Accentuate the Positive

When I was a kid they told me that “Eskimos” greet each other by rubbing noses. How peculiar, I thought, why don’t they shake hands?
Older, but no wiser, I learned that American “Indians” greet each other by holding up one hand, palm out, saying “How.” How peculiar, I thought, why don’t they shake hands?
Much later, I came to know that Japanese greet each other by bowing one to the other, that French men (and Arabs) kiss one another on both cheeks and that in India hands are joined in front, as though in prayer, with a slight inclination of the head by way of saying hello.
How peculiar, I then thought, that I was taught to clasp right hands and jerkily move them up and down once or twice by way of greeting — an old tradition that showed that I held no weapon!
Naturally, in my youthful, blissful ignorance, I never questioned greeting the Lord in church by genuflecting on one knee — traditional Western court style.
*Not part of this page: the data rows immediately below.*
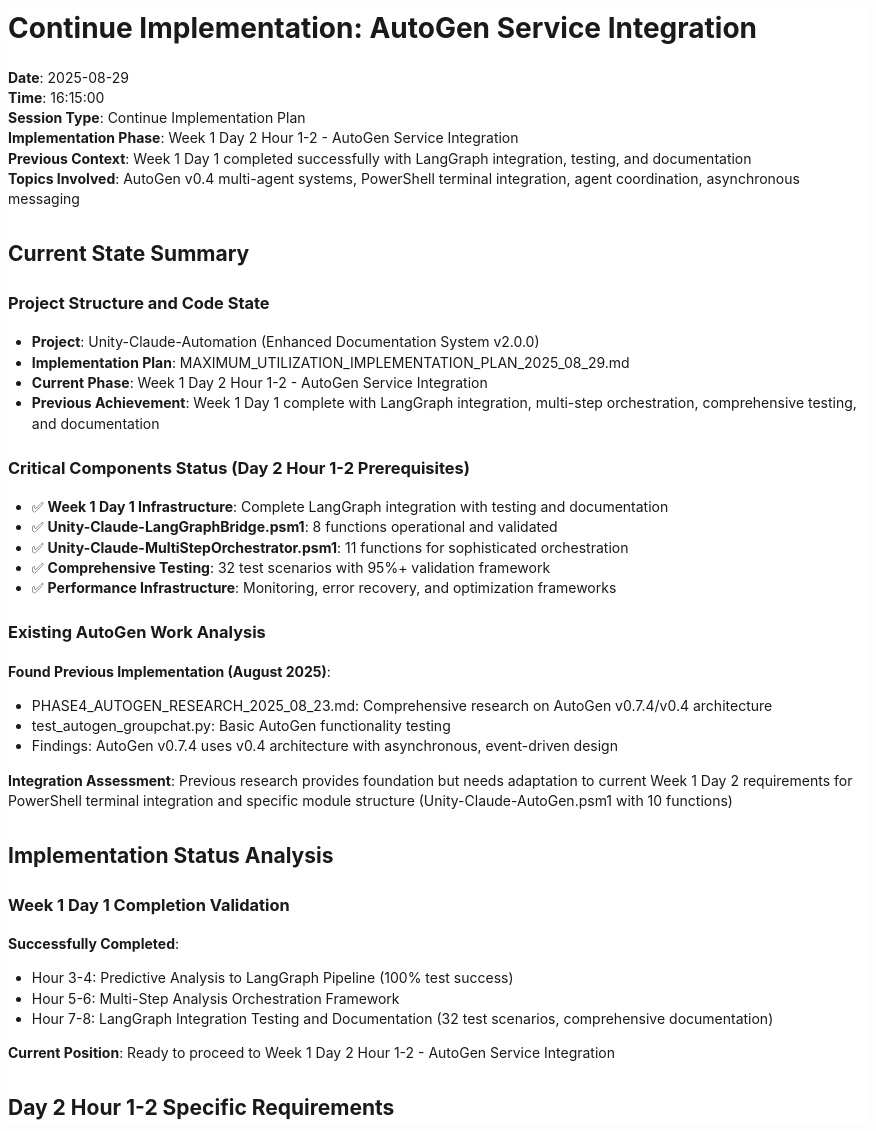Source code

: # Continue Implementation: AutoGen Service Integration
**Date**: 2025-08-29  
**Time**: 16:15:00  
**Session Type**: Continue Implementation Plan  
**Implementation Phase**: Week 1 Day 2 Hour 1-2 - AutoGen Service Integration  
**Previous Context**: Week 1 Day 1 completed successfully with LangGraph integration, testing, and documentation  
**Topics Involved**: AutoGen v0.4 multi-agent systems, PowerShell terminal integration, agent coordination, asynchronous messaging

## Current State Summary

### Project Structure and Code State
- **Project**: Unity-Claude-Automation (Enhanced Documentation System v2.0.0)
- **Implementation Plan**: MAXIMUM_UTILIZATION_IMPLEMENTATION_PLAN_2025_08_29.md
- **Current Phase**: Week 1 Day 2 Hour 1-2 - AutoGen Service Integration
- **Previous Achievement**: Week 1 Day 1 complete with LangGraph integration, multi-step orchestration, comprehensive testing, and documentation

### Critical Components Status (Day 2 Hour 1-2 Prerequisites)
- ✅ **Week 1 Day 1 Infrastructure**: Complete LangGraph integration with testing and documentation
- ✅ **Unity-Claude-LangGraphBridge.psm1**: 8 functions operational and validated
- ✅ **Unity-Claude-MultiStepOrchestrator.psm1**: 11 functions for sophisticated orchestration
- ✅ **Comprehensive Testing**: 32 test scenarios with 95%+ validation framework
- ✅ **Performance Infrastructure**: Monitoring, error recovery, and optimization frameworks

### Existing AutoGen Work Analysis
**Found Previous Implementation (August 2025)**:
- PHASE4_AUTOGEN_RESEARCH_2025_08_23.md: Comprehensive research on AutoGen v0.7.4/v0.4 architecture
- test_autogen_groupchat.py: Basic AutoGen functionality testing
- Findings: AutoGen v0.7.4 uses v0.4 architecture with asynchronous, event-driven design

**Integration Assessment**: Previous research provides foundation but needs adaptation to current Week 1 Day 2 requirements for PowerShell terminal integration and specific module structure (Unity-Claude-AutoGen.psm1 with 10 functions)

## Implementation Status Analysis

### Week 1 Day 1 Completion Validation
**Successfully Completed**:
- Hour 3-4: Predictive Analysis to LangGraph Pipeline (100% test success)
- Hour 5-6: Multi-Step Analysis Orchestration Framework
- Hour 7-8: LangGraph Integration Testing and Documentation (32 test scenarios, comprehensive documentation)

**Current Position**: Ready to proceed to Week 1 Day 2 Hour 1-2 - AutoGen Service Integration

## Day 2 Hour 1-2 Specific Requirements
But it certainly seemed odd that in Byzantine churches one reverenced the Lord by bowing so low as to touch the floor — traditional Eastern court style.
And, an altar server kissing hats and hands, rings and books was the most normal thing in the world — my world, that is!
The first moral of these little examples is don’t misunderstand and be put off by superficial, cultural differences. There are limitless different ways of expressing the same good intentions and the same good will.
Another, positive moral of the examples is the importance of respect for cultural differences and of recognition and understanding of the good intentions and the good will that underlies them.

I was deeply struck and deeply moved by the 13 October 2007 open letter to the heads and leaders of Christian churches by 138 Muslim scholars, jurists and religious leaders.
Painfully aware of the increasing and increasingly deadly misunderstandings between Muslims and Christians, they explained that the most important words we have from the prophet Muhammad are consonant with those from Moses and Jesus.
Notwithstanding differences among Hebrew, Greek, Aramaic, and Arabic — and in spite of the stylistic differences of the Jewish, Christian, and Muslim holy books — there is a substantial core to their teachings that is the same.
Since God is one, it should be so.
If the one God sends different messengers to different people in different times and different places, then the messages cannot contradict each other. If it seems so, the fault lies with us. It must be due to our human failings, prejudices, misinterpretations, and misunderstandings.
Are there real and substantial differences in belief among Jews, Christians, and Muslim? Of a certainty. But as our Muslim brothers and sisters affirm, there are fundamental, real, and substantial commonalities, too.
When Jesus once was asked by a teacher of the law of Moses what was the greatest commandment of the law, he named two: Love God with all your heart, soul, and mind and love your neighbor as yourself. Jews believe it. Christians believe it. Muslims believe it, too.